Reduced lopinavir exposure during pregnancy

Abstract
Optimal antiretroviral exposure during pregnancy is critical for prevention of mother-to-child HIV transmission and for maternal health. Pregnancy can alter antiretroviral pharmacokinetics. Our objective was to describe lopinavir/ritonavir (LPV/r) pharmacokinetics during pregnancy. We performed intensive steady-state 12-h pharmacokinetic profiles of lopinavir and ritonavir (three capsules: LPV 400 mg/r 100 mg) at 30–36 weeks gestation and 6–12 weeks postpartum. Maternal and umbilical cord blood samples were obtained at delivery. We measured LPV and ritonavir by reverse-phase high-performance liquid chromatography. Target LPV area under concentration versus time curve (AUC) was ≥ 52 μg h/ml, the estimated 10th percentile LPV AUC in non-pregnant historical controls (mean AUC = 83 μg h/ml). Seventeen women completed antepartum evaluations; average gestational age was 35 weeks. Geometric mean antepartum LPV AUC was 44.4 μg h/ml [90% confidence interval (CI), 38.7–50.9] and 12-h post-dose concentration (C12h) was 1.6 μg/ml (90% CI, 1.1–2.5). Twelve women completed postpartum evaluations; geometric mean LPV AUC was 65.2 μg h/ml (90% CI, 49.7–85.4) and C12h was 4.6 μg/ml (90% CI, 3.7–5.7).

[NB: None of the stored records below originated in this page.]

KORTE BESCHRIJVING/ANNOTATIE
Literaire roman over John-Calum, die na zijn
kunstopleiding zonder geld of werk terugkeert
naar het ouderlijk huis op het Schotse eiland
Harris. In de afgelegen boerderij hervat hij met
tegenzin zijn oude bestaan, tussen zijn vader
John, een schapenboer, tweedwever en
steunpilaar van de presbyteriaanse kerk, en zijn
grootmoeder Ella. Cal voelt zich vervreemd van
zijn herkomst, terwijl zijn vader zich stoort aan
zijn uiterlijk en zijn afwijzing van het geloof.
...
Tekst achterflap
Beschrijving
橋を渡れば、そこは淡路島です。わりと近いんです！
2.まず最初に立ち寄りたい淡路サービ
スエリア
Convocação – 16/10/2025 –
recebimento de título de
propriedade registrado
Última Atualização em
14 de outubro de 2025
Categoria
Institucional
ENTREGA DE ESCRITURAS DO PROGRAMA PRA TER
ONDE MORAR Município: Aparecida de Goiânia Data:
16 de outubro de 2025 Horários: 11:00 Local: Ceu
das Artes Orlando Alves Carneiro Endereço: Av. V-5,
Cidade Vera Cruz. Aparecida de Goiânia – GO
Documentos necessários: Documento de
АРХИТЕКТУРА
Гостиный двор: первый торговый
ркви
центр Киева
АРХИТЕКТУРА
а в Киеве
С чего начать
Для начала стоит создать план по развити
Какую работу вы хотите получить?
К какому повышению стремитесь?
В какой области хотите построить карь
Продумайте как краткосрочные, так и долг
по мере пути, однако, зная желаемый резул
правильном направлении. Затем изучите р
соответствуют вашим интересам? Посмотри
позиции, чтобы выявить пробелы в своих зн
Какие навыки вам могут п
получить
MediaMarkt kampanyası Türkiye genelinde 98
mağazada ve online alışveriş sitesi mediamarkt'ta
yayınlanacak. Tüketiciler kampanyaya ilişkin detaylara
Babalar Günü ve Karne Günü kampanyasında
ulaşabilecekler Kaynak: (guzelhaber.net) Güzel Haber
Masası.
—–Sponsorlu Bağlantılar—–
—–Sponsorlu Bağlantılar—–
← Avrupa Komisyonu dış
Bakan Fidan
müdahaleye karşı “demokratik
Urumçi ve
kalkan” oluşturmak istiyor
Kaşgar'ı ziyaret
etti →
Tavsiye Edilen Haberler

The geometric mean ratio of antepartum/postpartum LPV AUC was 0.72 (90% CI, 0.54–0.96). Fourteen of 17 (82%) pregnant and three of 12 (25%) postpartum women did not meet our target LPV AUC. The ratio of cord blood/maternal LPV concentration in ten paired detectable samples was 0.2 ± 0.13. LPV/r exposure during late pregnancy was lower compared to postpartum and compared to non-pregnant historical controls. Small amounts of lopinavir cross the placenta. The pharmacokinetics, safety, and effectiveness of increased LPV/r dosing during the third trimester of pregnancy should be investigated.